**Brano citato**

§ §

I vigili di quartiere lasciano il centro: più divise contro il degrado in periferia

De Corato: «La città è cambiata e si sentono demotivati. Diventeranno mediatori sociali»

Dopo 8 anni, il Comune è pronto a riorganizzare il lavoro e la distribuzione dei vigili di quartiere, perché siano al passo coi nuovi problemi della città. Già da agosto i 36 uomini che servivano la zona Duomo-Venezia-Vittoria sono stati trasferiti in periferia. «Il centro è già abbondantemente presidiato da poliziotti e carabinieri di quartiere, ci sono i comandi delle forze dell’ordine, i servizi di scorta e quelli per gli obiettivi a rischio. È più utile che i vigili di quartiere coprano in misura maggiore la periferia», spiega il vicesindaco e assessore alla Sicurezza Riccardo De Corato che ieri, con il capo dei ghisa Emiliano Bezzon, ha iniziato da zona Ticinese e Gratosoglio il tour tra i comandi di polizia municipale per incontrare i vigili di quartiere - in tutto 550 - e confrontarsi con loro su sicurezza e presidio del territorio. «Bisogna rimodulare la loro presenza e i loro compiti, perchè dal ’98 a oggi la città è cambiata - afferma De Corato -. Non devono occuparsi solo di sicurezza, ma essere veri e propri mediatori sociali, portavoce di ciò che non funziona nel quartiere, dal verde alle fontane, i campi gioco, gli impianti, perchè dopo il degrado arriva sempre la criminalità». Oggi, ha ammesso il vicesindaco dopo aver sentito i racconti dei vigili, «spesso si sentono impotenti, perchè il rapporto con Amsa, Aler o la società che gestisce il verde non funziona bene e non riescono a dare una risposta tempestiva ai problemi dei cittadini, dobbiamo facilitare il canale tra vigili e istituzioni. Dobbiamo rimotivarli, specificare meglio i loro compiti, far partire un corso di formazione per adeguarli alle nuove esigenze. Sono la prima interfaccia tra i cittadini e il Comune, e ci sono situazioni che nessun altro può segnalare». Otto anni fa «il problema delle baby gang non esisteva, anche la rete di criminalità di quartiere si è estesa, per questo abbiamo deciso di rivedere questa figura».

§ §

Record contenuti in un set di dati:

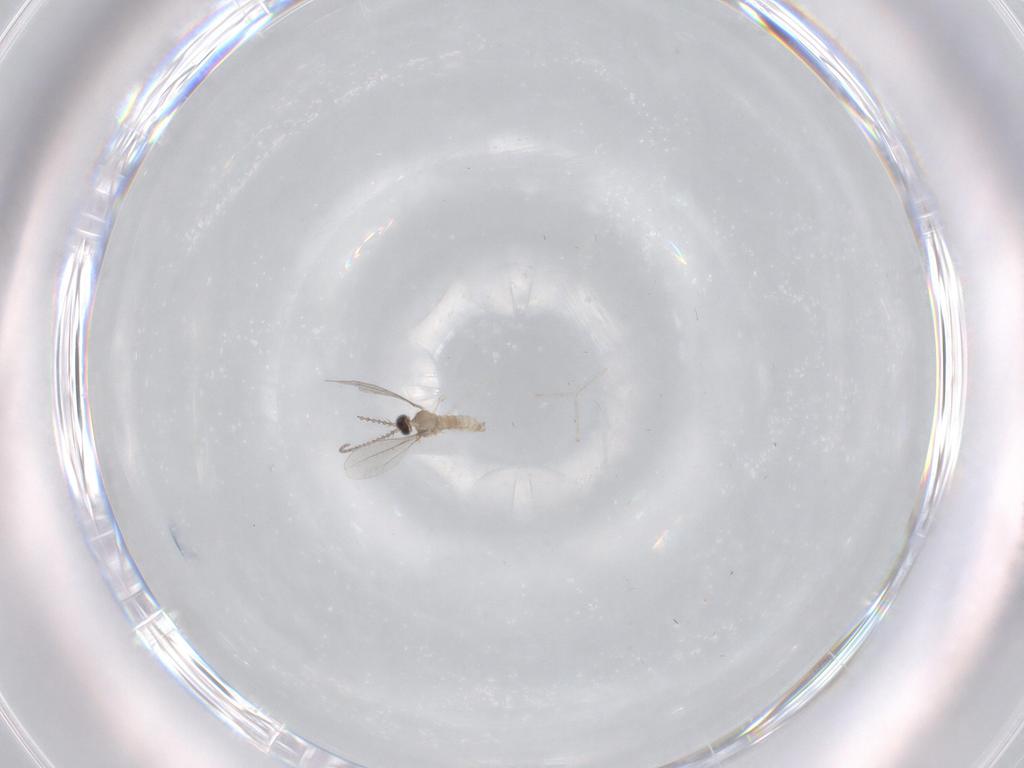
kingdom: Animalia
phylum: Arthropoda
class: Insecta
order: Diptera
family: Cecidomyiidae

§ §

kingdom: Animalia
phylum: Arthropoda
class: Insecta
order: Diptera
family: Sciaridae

§ §

**Cosa fare**
Riprendi l'articolo sui vigili di quartiere e proseguilo dopo l'ultima frase riportata. L'elenco costituisce materiale indipendente dall'articolo.

**Soluzione proposta**
La loro presenza ha reso più sicuro lo Spaventa, e sono state le segnalazioni dei cittadini ai vigili di quartiere a incastrare una banda di boss calabresi al Corvetto, giorni fa, e «segnali simili stanno arrivando anche dal Gratosoglio - anticipa De Corato , per cui partiranno indagini anche in quella zona». Deve essere «una struttura agile rispetto alle esigenze del territorio - prosegue Bezzon -, se in un’area non ci sono problemi si trasferiscono facilmente in un quartiere più difficile. I cittadini collaborano, ma sono anche molto esigenti, e stiamo rimodulando il servizio per essere sempre più efficienti».